A montagem, publicada no domingo (12) na rede Truth Social, mostrava Trump com características associadas a representações de Jesus Cristo, vestindo túnica branca e com aparência de estar abençoando um homem doente. Elementos como brilho nas mãos e símbolos ao fundo reforçaram a interpretação religiosa.
Após a repercussão negativa, a publicação foi removida. Segundo a imprensa norte-americana, a imagem não estava mais disponível nas redes do presidente ainda na tarde desta segunda-feira.
Questionado sobre o conteúdo, Trump negou que a intenção fosse se retratar como figura religiosa.
“Eu achei que era eu como médico, algo relacionado à Cruz Vermelha”, afirmou, atribuindo a interpretação à imprensa.
A publicação ocorreu logo após críticas feitas por Trump ao papa Leão XIV, a quem chamou de “fraco”, aumentando a repercussão do caso.
A reação foi imediata e veio de diferentes setores, inclusive de aliados políticos e figuras ligadas à sua base. A ex-deputada Marjorie Taylor Greene classificou a imagem como “blasfêmia”, enquanto outros nomes do movimento conservador também criticaram a postagem.
Por outro lado, apoiadores saíram em defesa do presidente.
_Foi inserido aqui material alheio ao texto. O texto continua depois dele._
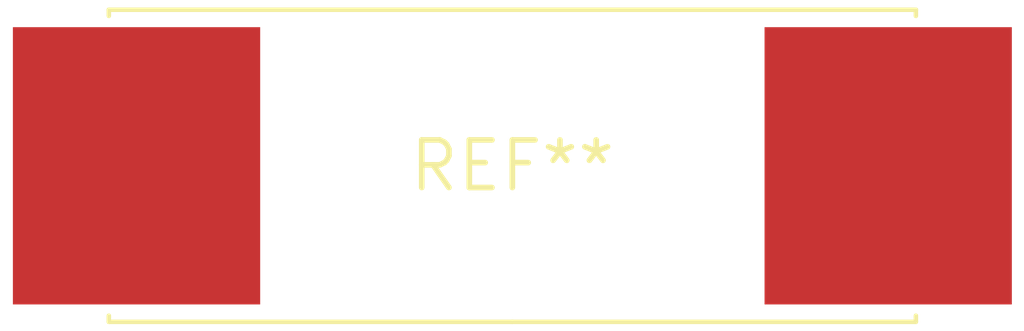
<source format=kicad_pcb>
(kicad_pcb (version 20240108) (generator pcbnew)

  (general
    (thickness 1.6)
  )

  (paper "A4")
  (layers
    (0 "F.Cu" signal)
    (31 "B.Cu" signal)
    (32 "B.Adhes" user "B.Adhesive")
    (33 "F.Adhes" user "F.Adhesive")
    (34 "B.Paste" user)
    (35 "F.Paste" user)
    (36 "B.SilkS" user "B.Silkscreen")
    (37 "F.SilkS" user "F.Silkscreen")
    (38 "B.Mask" user)
    (39 "F.Mask" user)
    (40 "Dwgs.User" user "User.Drawings")
    (41 "Cmts.User" user "User.Comments")
    (42 "Eco1.User" user "User.Eco1")
    (43 "Eco2.User" user "User.Eco2")
    (44 "Edge.Cuts" user)
    (45 "Margin" user)
    (46 "B.CrtYd" user "B.Courtyard")
    (47 "F.CrtYd" user "F.Courtyard")
    (48 "B.Fab" user)
    (49 "F.Fab" user)
    (50 "User.1" user)
    (51 "User.2" user)
    (52 "User.3" user)
    (53 "User.4" user)
    (54 "User.5" user)
    (55 "User.6" user)
    (56 "User.7" user)
    (57 "User.8" user)
    (58 "User.9" user)
  )

  (setup
    (pad_to_mask_clearance 0)
    (pcbplotparams
      (layerselection 0x00010fc_ffffffff)
      (plot_on_all_layers_selection 0x0000000_00000000)
      (disableapertmacros false)
      (usegerberextensions false)
      (usegerberattributes false)
      (usegerberadvancedattributes false)
      (creategerberjobfile false)
      (dashed_line_dash_ratio 12.000000)
      (dashed_line_gap_ratio 3.000000)
      (svgprecision 4)
      (plotframeref false)
      (viasonmask false)
      (mode 1)
      (useauxorigin false)
      (hpglpennumber 1)
      (hpglpenspeed 20)
      (hpglpendiameter 15.000000)
      (dxfpolygonmode false)
      (dxfimperialunits false)
      (dxfusepcbnewfont false)
      (psnegative false)
      (psa4output false)
      (plotreference false)
      (plotvalue false)
      (plotinvisibletext false)
      (sketchpadsonfab false)
      (subtractmaskfromsilk false)
      (outputformat 1)
      (mirror false)
      (drillshape 1)
      (scaleselection 1)
      (outputdirectory "")
    )
  )

  (net 0 "")

  (footprint "L_Vishay_IHSM-7832" (layer "F.Cu") (at 0 0))

)

</source>
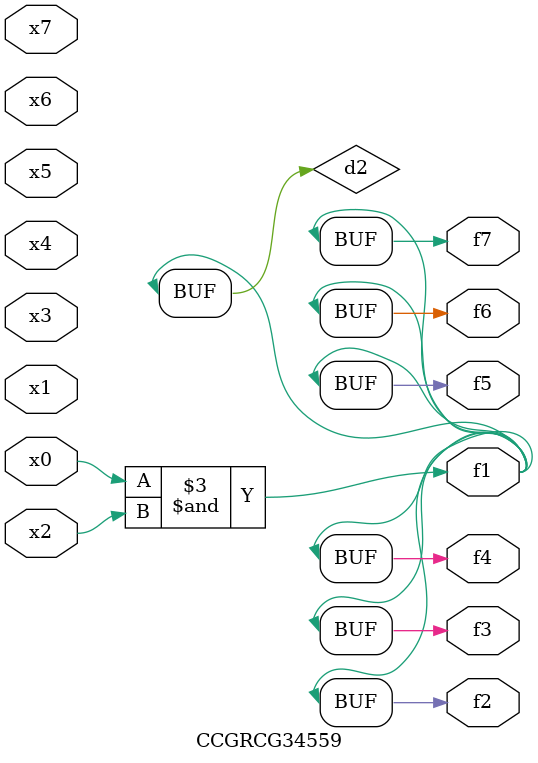
<source format=v>
module CCGRCG34559(
	input x0, x1, x2, x3, x4, x5, x6, x7,
	output f1, f2, f3, f4, f5, f6, f7
);

	wire d1, d2;

	nor (d1, x3, x6);
	and (d2, x0, x2);
	assign f1 = d2;
	assign f2 = d2;
	assign f3 = d2;
	assign f4 = d2;
	assign f5 = d2;
	assign f6 = d2;
	assign f7 = d2;
endmodule

</source>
A influenciadora Laura Loomer minimizou a polêmica, afirmando que a repercussão foi exagerada.
O episódio reacende debates sobre o uso de inteligência artificial na comunicação política e seus impactos na opinião pública, especialmente quando envolve símbolos religiosos.
Não é a primeira vez que Trump enfrenta críticas por publicações desse tipo. Em 2025, ele já havia compartilhado uma imagem em que aparecia como papa, o que também gerou reações negativas.